_Items listed in a dataset:_

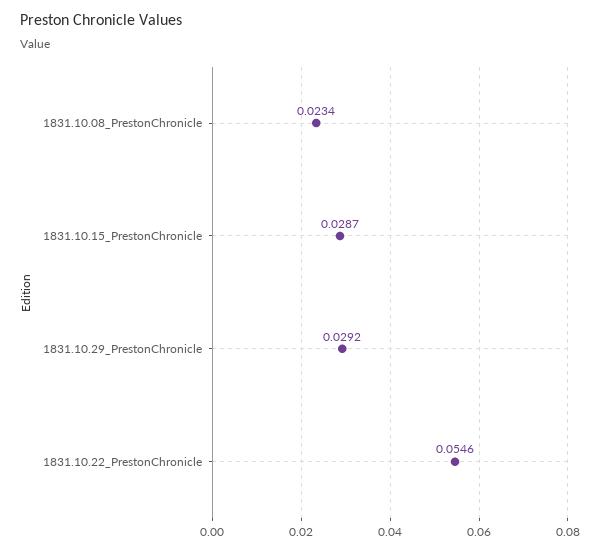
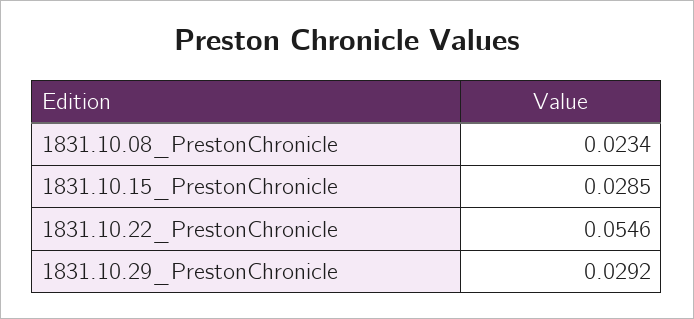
  {
    "1831.10.08_PrestonChronicle": 0.0234,
-   "1831.10.15_PrestonChronicle": 0.0287,
+   "1831.10.15_PrestonChronicle": 0.0285,
    "1831.10.29_PrestonChronicle": 0.0292,
    "1831.10.22_PrestonChronicle": 0.0546
  }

_REQUEST:_
Leaving the pictures aside, write out the entries above exactly.

_TASK SOLUTION:_
  {
    "1831.10.08_PrestonChronicle": 0.0234,
-   "1831.10.15_PrestonChronicle": 0.0287,
+   "1831.10.15_PrestonChronicle": 0.0285,
    "1831.10.29_PrestonChronicle": 0.0292,
    "1831.10.22_PrestonChronicle": 0.0546
  }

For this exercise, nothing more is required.